Title: My roof has been pummeled by acorns for weeks Source:
[None] URL Source:[None] Published:Sep 15, 2015 Author:Chuck Post Date:2015-09-15 12:32:26 by Chuck_Wagon Keywords:None Views:4485 Comments:20
They're bitter if you don't soak them, but they're reasonably ok if you do.
Not only are they bitter, but they will probably make you sick as hell from the tannins.
I once made some acorn flour as an experiment. I boiled the acorn kernels a couple of times. I then let the kernels dry, and pulverized them. I made pancakes with the flour. They weren't bad at all. I'd probably never do it again. It's just too much trouble.
Not only are they bitter, but they will probably make you sick as hell from the tannins.
Horses die from eating acorns.
People with normally operating taste buds just won't eat enough to kill them: it's too hard.

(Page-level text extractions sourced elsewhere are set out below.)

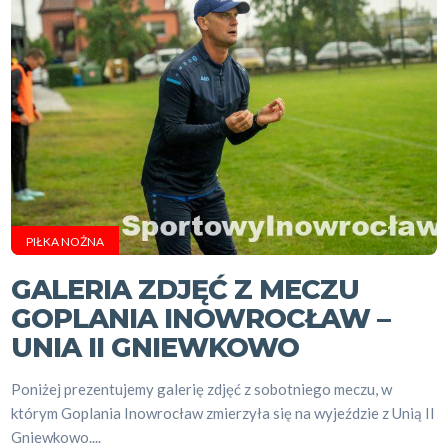
PIŁKA NOŻNA
GALERIA ZDJĘĆ Z MECZU
GOPLANIA INOWROCŁAW –
UNIA II GNIEWKOWO
Poniżej prezentujemy galerię zdjęć z sobotniego meczu, w
którym Goplania Inowrocław zmierzyła się na wyjeździe z Unią II
Gniewkowo....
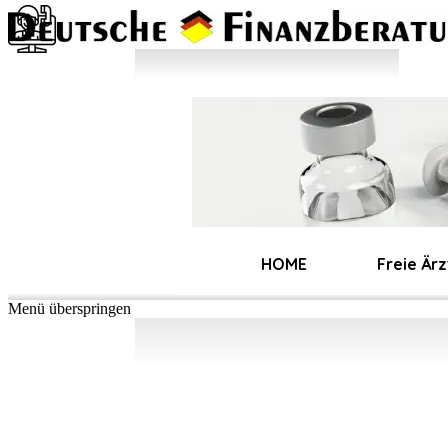
Direkt zum Seiteninhalt
ONLINE-RECHNER
HOME
Freie Ärz
Menü überspringen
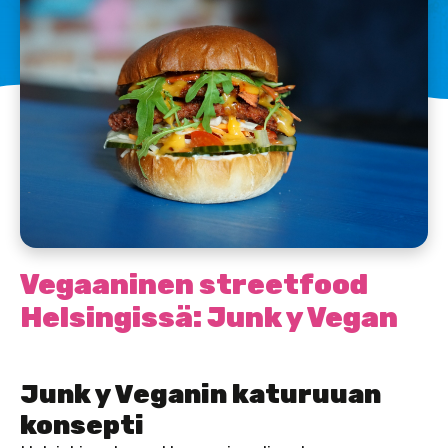
Vegaaninen streetfood
Helsingissä: Junk y Vegan
Junk y Veganin katuruuan
konsepti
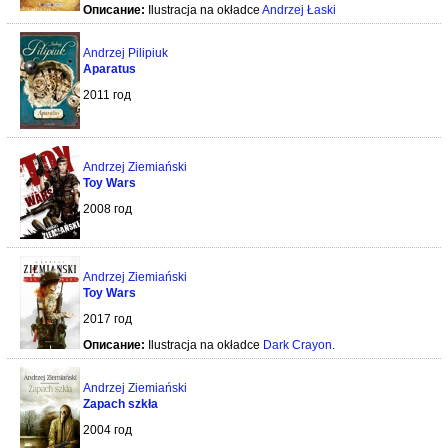
Описание:
Ilustracja na okładce
Andrzej Łaski
Andrzej Pilipiuk
Aparatus
2011 год
Andrzej Ziemiański
Toy Wars
2008 год
Andrzej Ziemiański
Toy Wars
2017 год
Описание:
Ilustracja na okładce
Dark Crayon
.
Andrzej Ziemiański
Zapach szkła
2004 год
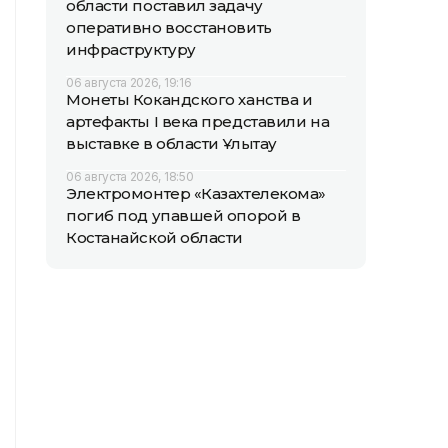
области поставил задачу
оперативно восстановить
инфраструктуру
06 августа 2026, 19:16
Монеты Кокандского ханства и
артефакты I века представили на
выставке в области Ұлытау
06 августа 2026, 18:50
Электромонтер «Казахтелекома»
погиб под упавшей опорой в
Костанайской области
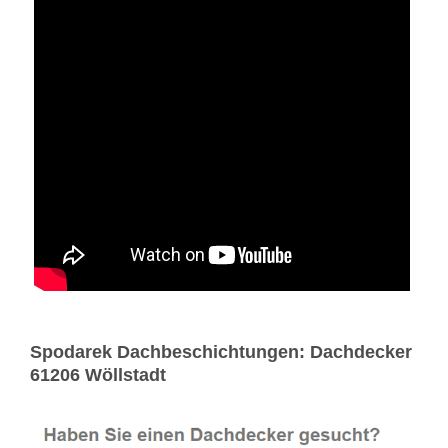
Spodarek Dachbeschichtungen: Dachdecker
61206 Wöllstadt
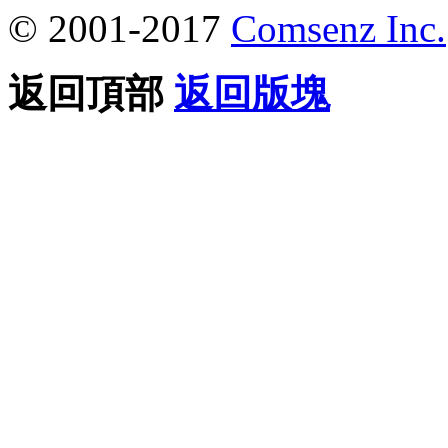
© 2001-2017
Comsenz Inc.
返回頂部
返回版塊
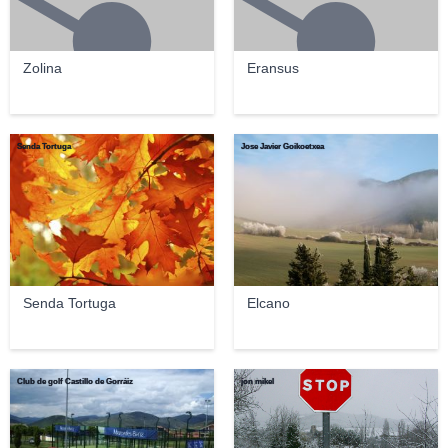
Zolina
Eransus
Senda Tortuga
Jose Javier Goikoetxea
Senda Tortuga
Elcano
Club de golf Castillo de Gorráiz
jon mikel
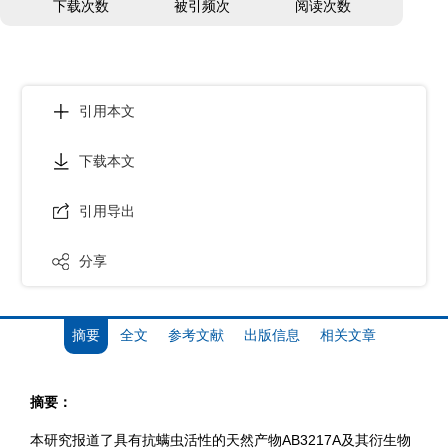
下载次数
被引频次
阅读次数
引用本文
下载本文
引用导出
分享
摘要
全文
参考文献
出版信息
相关文章
摘要：
本研究报道了具有抗螨虫活性的天然产物AB3217A及其衍生物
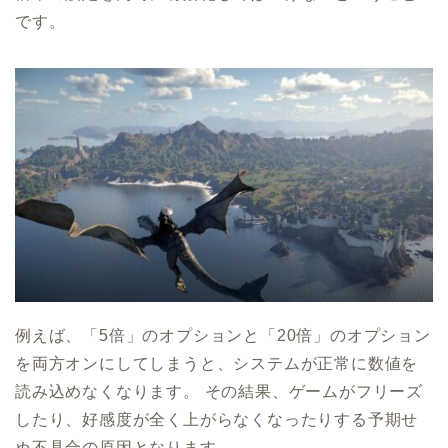
です。
例えば、「5倍」のオプションと「20倍」のオプション
を両方オンにしてしまうと、システムが正常に数値を
読み込めなくなります。 その結果、ゲームがフリーズ
したり、好感度が全く上がらなくなったりする予期せ
ぬ不具合の原因となります。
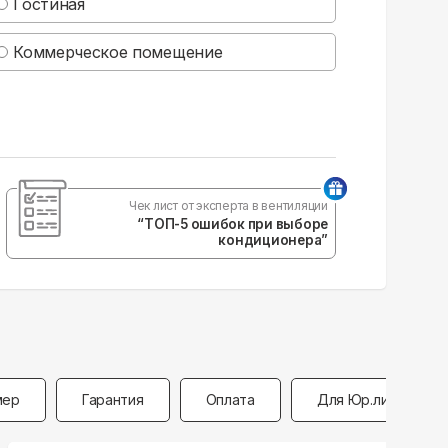
Гостиная
Коммерческое помещение
Чек лист от эксперта в вентиляции
“ТОП-5 ошибок при выборе
кондиционера”
мер
Гарантия
Оплата
Для Юр.лиц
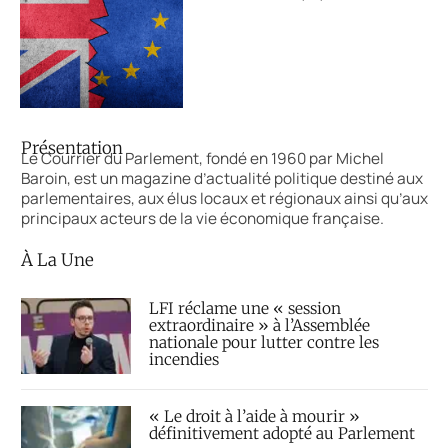
Présentation
Le Courrier du Parlement, fondé en 1960 par Michel
Baroin, est un magazine d’actualité politique destiné aux
parlementaires, aux élus locaux et régionaux ainsi qu’aux
principaux acteurs de la vie économique française.
À La Une
LFI réclame une « session
extraordinaire » à l’Assemblée
nationale pour lutter contre les
incendies
« Le droit à l’aide à mourir »
définitivement adopté au Parlement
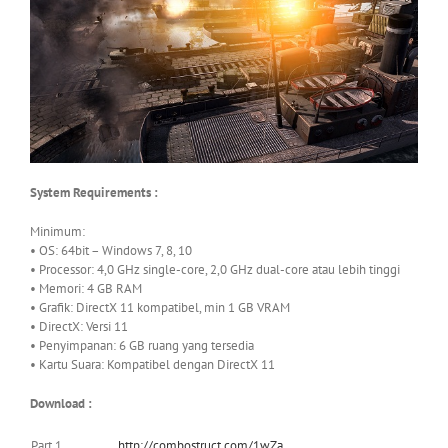
System Requirements :
Minimum:
• OS: 64bit – Windows 7, 8, 10
• Processor: 4,0 GHz single-core, 2,0 GHz dual-core atau lebih tinggi
• Memori: 4 GB RAM
• Grafik: DirectX 11 kompatibel, min 1 GB VRAM
• DirectX: Versi 11
• Penyimpanan: 6 GB ruang yang tersedia
• Kartu Suara: Kompatibel dengan DirectX 11
Download :
Part 1
http://combostruct.com/1wZa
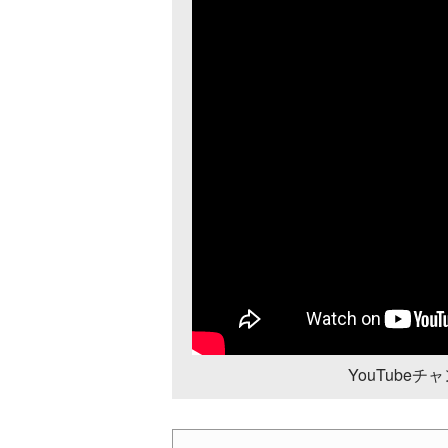
YouTube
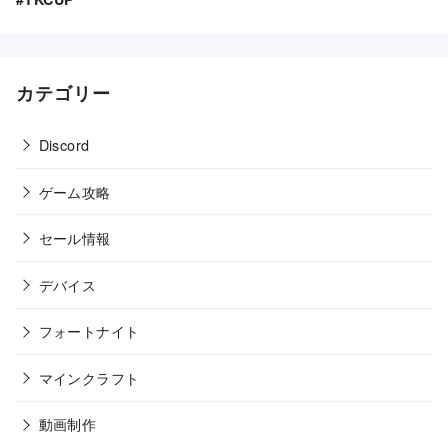
カテゴリー
Discord
ゲーム攻略
セール情報
デバイス
フォートナイト
マインクラフト
動画制作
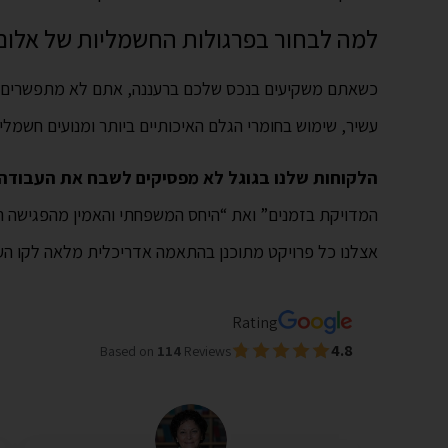
למה לבחור בפרגולות החשמליות של אלום
כשאתם משקיעים בנכס שלכם ברעננה, אתם לא מתפשרים ע
עשיר, שימוש בחומרי הגלם האיכותיים ביותר ומנועים חשמלי
הלקוחות שלנו בגוגל לא מפסיקים לשבח את העבודה
המדויקת בזמנים” ואת “היחס המשפחתי והאמין מהפגישה הר
אצלנו כל פרויקט מתוכנן בהתאמה אדריכלית מלאה לקו העי
Rating
4.8
Based on
114
Reviews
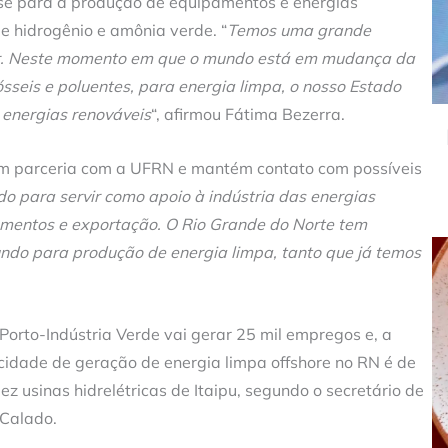
ase para a produção de equipamentos e energias
de hidrogênio e amônia verde. “
Temos uma grande
r. Neste momento em que o mundo está em mudança da
sseis e poluentes, para energia limpa, o nosso Estado
 energias renováveis
“, afirmou Fátima Bezerra.
 em parceria com a UFRN e mantém contato com possíveis
do para servir como apoio à indústria das energias
mentos e exportação. O Rio Grande do Norte tem
undo para produção de energia limpa, tanto que já temos
 Porto-Indústria Verde vai gerar 25 mil empregos e, a
acidade de geração de energia limpa offshore no RN é de
z usinas hidrelétricas de Itaipu, segundo o secretário de
 Calado.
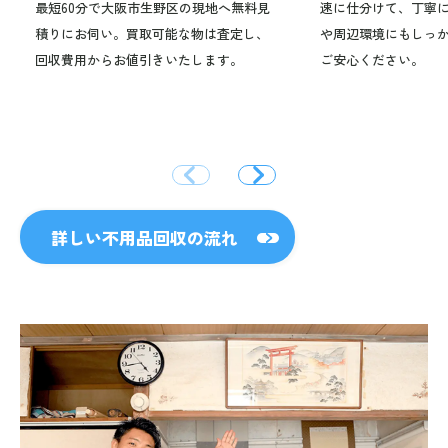
最短60分で大阪市生野区の現地へ無料見
速に仕分けて、丁寧
積りにお伺い。買取可能な物は査定し、
や周辺環境にもしっ
回収費用からお値引きいたします。
ご安心ください。
詳しい不用品回収の流れ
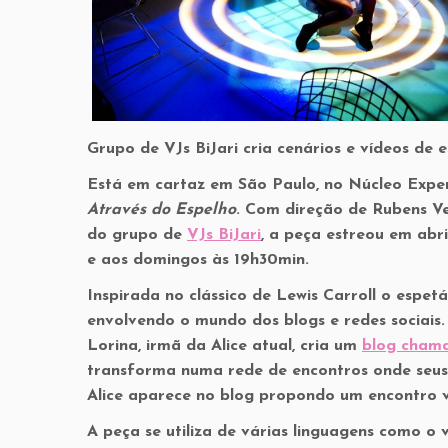
Grupo de VJs BiJari cria cenários e vídeos de 
Está em cartaz em São Paulo, no Núcleo Exper
Através do Espelho
. Com direção de Rubens Vel
do grupo de
VJs BiJari
, a peça estreou em abri
e aos domingos às 19h30min.
Inspirada no clássico de Lewis Carroll o espe
envolvendo o mundo dos blogs e redes sociais. S
Lorina, irmã da Alice atual, cria um
blog cham
transforma numa rede de encontros onde seus
Alice aparece no blog propondo um encontro v
A peça se utiliza de várias linguagens como o 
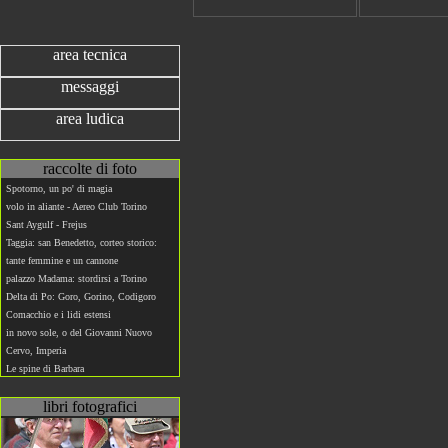
area tecnica
messaggi
area ludica
raccolte di foto
Spotorno, un po' di magia
volo in aliante - Aereo Club Torino
Sant Aygulf - Frejus
Taggia: san Benedetto, corteo storico:
tante femmine e un cannone
palazzo Madama: stordirsi a Torino
Delta di Po: Goro, Gorino, Codigoro
Comacchio e i lidi estensi
in novo sole, o del Giovanni Nuovo
Cervo, Imperia
Le spine di Barbara
libri fotografici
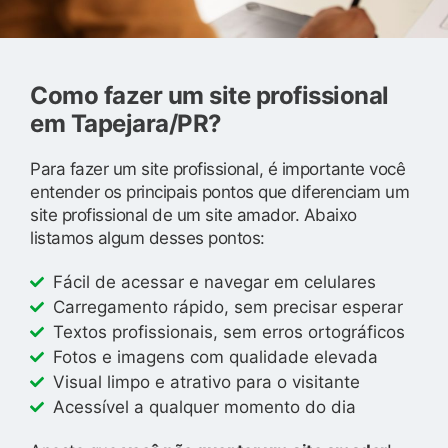
Como fazer um site profissional
em Tapejara/PR?
Para fazer um site profissional, é importante você
entender os principais pontos que diferenciam um
site profissional de um site amador. Abaixo
listamos algum desses pontos:
Fácil de acessar e navegar em celulares
Carregamento rápido, sem precisar esperar
Textos profissionais, sem erros ortográficos
Fotos e imagens com qualidade elevada
Visual limpo e atrativo para o visitante
Acessível a qualquer momento do dia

Crack 'em, soak 'em twice - roast 'em or grind 'em into flour and cook them as hotcakes, and eat em.
The Cree lived on them as their grain.
The Apache made a stew of them. If you take acorns (duly soaked) and you cook them up with meat and fat and vegetables, it's nutritious.
If you have an oak tree, a maple tree, a pine tree (NOT hemlock or yew!), and the weeds that grow around them, you're a long way from starvation - and that's without eating any bugs.
You get acorns from the oak: that's flour. Bland but nutritious. You get beans from the maple spinners. They're not unlike edamame, though smaller, and they're nutritious like green beans. You make pine needle tea from the pine needles. Just a cup of that and you have the equivalent of three oranges' Vitamin C.
This is not a delightful diet, but if you've got big trees around, there's usually something edible from them, and whatever that "something" is, the tree has it in large quantities.
Of course, if you're not living in a zombie apocalypse, getting your pancakes from Aunt Jemimah, your minerals from French green beans (with butter), and your Vitamin C from oranges is really much tastier.
The Cree and Apache still have the oaks growing, but they have Aunt Jemimah in their cupboards too.
Some natural foods (blackberries, raspberries, salmon, morels, corn) are wonderful. Others...well...they'll keep you alive.
Acorns will help keep you alive.
They DO make a very tonic tea. Not to drink. Soak those acorns and take that dark tannin water, and soak your boils and wounds in it...and you will find that it speeds healing dramatically.
Oh, and pine needle tea - THAT can be really good. At Christmas, take a handful of your white pine Christmas tree and pour boiling water on it. Let it steep and put in a touch of honey. It is stronger than a Hall's cough drop, and really very, very refreshing. And it makes you feel closer to your tree, and makes it seem like less of a waste. Also, it really strengthens you against getting colds.